A jogadora, de 41 anos e primeira transgênero a atuar na Superliga, classificou a medida como um “enorme retrocesso” e reafirmou seu compromisso em continuar jogando. “A CBV está tirando tudo o que eu tenho, que é o amor pelo voleibol e a profissão que eu venho exercendo todos esses anos”, declarou Tifanny.
Em seu pronunciamento, ela destacou que a nova regra não afeta apenas sua carreira, mas também seu clube, a torcida e todos que se inspiram nela. “Voltamos para a forma vexatória como se testavam as atletas nos anos 60 e 70”, lamentou.

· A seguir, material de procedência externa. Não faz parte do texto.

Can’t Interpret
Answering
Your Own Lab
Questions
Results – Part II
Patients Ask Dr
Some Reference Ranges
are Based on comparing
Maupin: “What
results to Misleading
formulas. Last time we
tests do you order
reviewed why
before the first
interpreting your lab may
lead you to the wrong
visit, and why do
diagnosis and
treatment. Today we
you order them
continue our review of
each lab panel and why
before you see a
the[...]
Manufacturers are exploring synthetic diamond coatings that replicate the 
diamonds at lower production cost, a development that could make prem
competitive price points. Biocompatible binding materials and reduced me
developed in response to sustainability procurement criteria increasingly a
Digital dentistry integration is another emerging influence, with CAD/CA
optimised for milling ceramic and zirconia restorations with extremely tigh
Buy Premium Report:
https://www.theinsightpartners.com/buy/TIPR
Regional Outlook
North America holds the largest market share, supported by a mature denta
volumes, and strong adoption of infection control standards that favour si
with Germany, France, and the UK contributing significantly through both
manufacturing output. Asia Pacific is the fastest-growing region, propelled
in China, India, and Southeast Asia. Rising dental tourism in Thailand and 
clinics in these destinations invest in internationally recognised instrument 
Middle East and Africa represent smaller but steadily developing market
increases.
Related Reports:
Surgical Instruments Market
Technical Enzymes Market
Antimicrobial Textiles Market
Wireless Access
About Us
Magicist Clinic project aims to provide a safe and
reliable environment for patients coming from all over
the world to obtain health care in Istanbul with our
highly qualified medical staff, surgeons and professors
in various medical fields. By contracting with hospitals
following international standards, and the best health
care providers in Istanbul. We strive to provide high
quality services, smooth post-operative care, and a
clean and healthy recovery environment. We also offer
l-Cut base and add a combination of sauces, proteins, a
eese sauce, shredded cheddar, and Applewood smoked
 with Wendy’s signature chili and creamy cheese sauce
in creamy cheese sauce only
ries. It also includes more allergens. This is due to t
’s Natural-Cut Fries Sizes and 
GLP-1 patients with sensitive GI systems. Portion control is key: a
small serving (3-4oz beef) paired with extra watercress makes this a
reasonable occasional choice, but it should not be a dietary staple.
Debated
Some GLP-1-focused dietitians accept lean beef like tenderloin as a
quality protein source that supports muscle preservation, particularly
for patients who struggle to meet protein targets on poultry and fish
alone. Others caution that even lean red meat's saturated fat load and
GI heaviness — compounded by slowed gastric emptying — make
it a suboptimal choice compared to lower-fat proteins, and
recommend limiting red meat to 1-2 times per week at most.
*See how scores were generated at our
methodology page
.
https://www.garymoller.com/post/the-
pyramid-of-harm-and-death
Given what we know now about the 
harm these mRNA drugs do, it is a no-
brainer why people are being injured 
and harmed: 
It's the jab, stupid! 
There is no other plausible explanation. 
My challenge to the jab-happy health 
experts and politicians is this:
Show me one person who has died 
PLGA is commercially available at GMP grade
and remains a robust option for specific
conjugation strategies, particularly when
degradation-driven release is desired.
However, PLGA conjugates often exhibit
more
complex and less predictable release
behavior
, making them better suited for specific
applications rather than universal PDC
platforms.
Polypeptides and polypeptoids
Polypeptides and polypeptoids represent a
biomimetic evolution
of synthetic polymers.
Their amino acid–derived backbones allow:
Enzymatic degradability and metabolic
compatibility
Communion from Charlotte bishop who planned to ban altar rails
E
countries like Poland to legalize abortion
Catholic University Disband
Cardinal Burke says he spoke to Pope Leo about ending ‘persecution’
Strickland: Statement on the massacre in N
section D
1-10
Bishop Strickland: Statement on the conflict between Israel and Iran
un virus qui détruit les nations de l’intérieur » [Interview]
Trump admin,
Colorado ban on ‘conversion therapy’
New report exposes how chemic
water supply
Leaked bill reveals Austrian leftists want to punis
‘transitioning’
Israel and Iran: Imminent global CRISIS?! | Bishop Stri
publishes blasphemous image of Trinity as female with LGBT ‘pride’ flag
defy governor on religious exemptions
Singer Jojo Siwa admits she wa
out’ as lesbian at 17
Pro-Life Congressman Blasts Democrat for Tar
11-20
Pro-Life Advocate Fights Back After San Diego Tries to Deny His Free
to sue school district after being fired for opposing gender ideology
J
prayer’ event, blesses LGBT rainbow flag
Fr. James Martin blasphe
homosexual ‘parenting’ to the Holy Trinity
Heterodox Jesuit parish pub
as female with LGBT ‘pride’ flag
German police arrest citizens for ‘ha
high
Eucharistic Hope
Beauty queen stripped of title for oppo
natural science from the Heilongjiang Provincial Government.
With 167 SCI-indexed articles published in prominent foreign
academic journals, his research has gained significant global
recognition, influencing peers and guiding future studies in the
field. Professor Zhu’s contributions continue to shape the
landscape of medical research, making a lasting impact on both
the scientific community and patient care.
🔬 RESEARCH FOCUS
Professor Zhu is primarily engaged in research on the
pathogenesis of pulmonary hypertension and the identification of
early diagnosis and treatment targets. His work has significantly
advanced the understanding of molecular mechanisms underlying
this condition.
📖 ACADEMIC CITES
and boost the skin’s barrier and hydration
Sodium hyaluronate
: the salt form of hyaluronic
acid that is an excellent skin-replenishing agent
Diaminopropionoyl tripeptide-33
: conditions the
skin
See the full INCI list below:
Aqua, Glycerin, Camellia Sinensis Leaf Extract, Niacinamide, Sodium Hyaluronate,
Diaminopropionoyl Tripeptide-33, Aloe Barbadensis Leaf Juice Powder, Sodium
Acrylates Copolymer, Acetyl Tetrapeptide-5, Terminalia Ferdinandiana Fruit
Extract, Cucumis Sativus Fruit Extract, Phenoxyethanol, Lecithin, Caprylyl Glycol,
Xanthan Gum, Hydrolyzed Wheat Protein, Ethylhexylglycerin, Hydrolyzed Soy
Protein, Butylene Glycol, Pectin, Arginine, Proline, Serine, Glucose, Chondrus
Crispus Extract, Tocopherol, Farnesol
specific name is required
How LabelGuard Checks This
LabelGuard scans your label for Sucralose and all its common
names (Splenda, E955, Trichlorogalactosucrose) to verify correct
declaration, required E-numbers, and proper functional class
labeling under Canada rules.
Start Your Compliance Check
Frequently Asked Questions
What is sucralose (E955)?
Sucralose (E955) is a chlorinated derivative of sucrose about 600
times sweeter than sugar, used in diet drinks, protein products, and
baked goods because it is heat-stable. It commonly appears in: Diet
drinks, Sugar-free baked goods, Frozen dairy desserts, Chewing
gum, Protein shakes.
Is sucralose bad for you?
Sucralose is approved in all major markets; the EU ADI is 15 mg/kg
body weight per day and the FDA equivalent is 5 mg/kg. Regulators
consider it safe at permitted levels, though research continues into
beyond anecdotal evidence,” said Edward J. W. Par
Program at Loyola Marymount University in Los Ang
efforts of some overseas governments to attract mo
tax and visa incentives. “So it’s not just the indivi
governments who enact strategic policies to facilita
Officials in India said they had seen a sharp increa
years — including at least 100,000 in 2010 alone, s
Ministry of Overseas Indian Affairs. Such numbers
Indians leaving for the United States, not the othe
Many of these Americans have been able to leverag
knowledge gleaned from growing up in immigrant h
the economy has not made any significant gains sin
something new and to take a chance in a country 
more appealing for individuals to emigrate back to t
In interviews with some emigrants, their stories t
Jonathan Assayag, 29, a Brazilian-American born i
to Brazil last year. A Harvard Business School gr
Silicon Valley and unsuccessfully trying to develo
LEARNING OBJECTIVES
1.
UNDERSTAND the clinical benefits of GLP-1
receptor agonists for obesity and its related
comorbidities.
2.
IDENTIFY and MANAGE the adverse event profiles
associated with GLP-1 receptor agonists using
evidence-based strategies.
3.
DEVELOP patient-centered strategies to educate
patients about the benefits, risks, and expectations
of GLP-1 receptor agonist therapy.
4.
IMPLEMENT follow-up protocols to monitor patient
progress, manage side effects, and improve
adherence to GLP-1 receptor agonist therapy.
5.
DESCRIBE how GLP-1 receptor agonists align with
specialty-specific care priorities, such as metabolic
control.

O pronunciamento ocorreu após a estreia do Osasco no Campeonato Paulista, onde Tifanny marcou 19 pontos, mas a equipe foi derrotada pelo Pinheiros por 3 sets a 2. A Federação Paulista de Volleyball (FPV) informou que o Estadual seguirá o regulamento atual, enquanto a CBV anunciou a nova política de elegibilidade em conformidade com as diretrizes do Comitê Olímpico Internacional (COI).
A nova regra, que exige a apresentação de resultado negativo para o gene SRY, já é válida para a Superliga e outras competições deste ano, alterando a participação de mulheres trans que antes podiam competir com níveis de testosterona abaixo de um limite específico.